From the records below, print only the part that opens with the line containing "Panel set 1: xy, xz, yz;" and closes with the line containing "Panel set 2: 3.6"; omit the pictures.

Record excerpts:
┄┄┄┄┄┄┄┄┄┄
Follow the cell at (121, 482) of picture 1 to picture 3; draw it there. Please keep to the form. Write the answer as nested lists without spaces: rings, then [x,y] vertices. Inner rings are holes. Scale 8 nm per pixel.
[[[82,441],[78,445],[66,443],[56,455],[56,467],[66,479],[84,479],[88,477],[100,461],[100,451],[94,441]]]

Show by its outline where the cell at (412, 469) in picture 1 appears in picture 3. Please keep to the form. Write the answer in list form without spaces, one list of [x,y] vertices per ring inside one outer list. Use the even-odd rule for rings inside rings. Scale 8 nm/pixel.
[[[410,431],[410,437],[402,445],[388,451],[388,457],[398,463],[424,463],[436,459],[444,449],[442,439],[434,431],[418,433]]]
┄┄┄┄┄┄┄┄┄┄
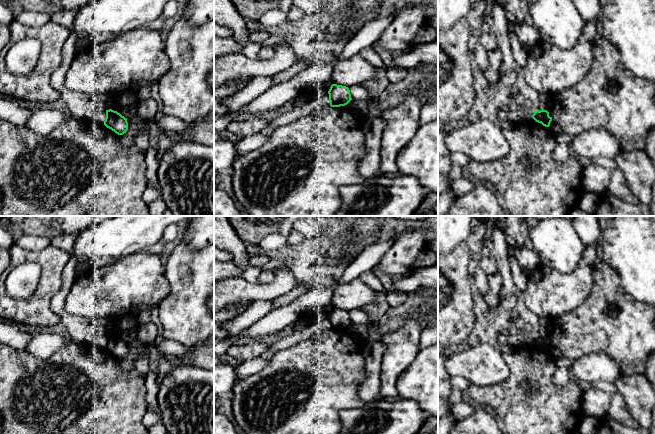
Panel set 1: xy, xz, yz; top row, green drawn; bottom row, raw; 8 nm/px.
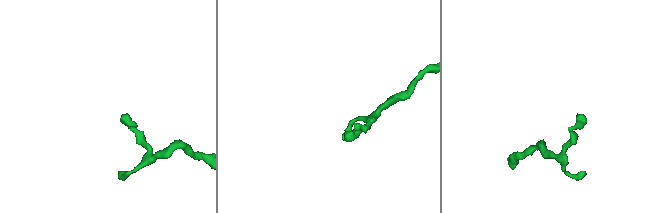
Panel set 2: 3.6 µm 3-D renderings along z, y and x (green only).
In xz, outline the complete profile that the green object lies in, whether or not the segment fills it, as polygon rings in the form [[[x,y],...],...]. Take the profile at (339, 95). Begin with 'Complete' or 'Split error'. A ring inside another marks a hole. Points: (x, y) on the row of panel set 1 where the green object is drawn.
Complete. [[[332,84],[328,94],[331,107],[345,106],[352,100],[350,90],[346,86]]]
┄┄┄┄┄┄┄┄┄┄
Written response:
Panel set 1: xy, xz, yz; top row, green drawn; bottom row, raw; 8 nm/px.
Panel set 2: 3.6 µm 3-D renderings along z, y and x (green only).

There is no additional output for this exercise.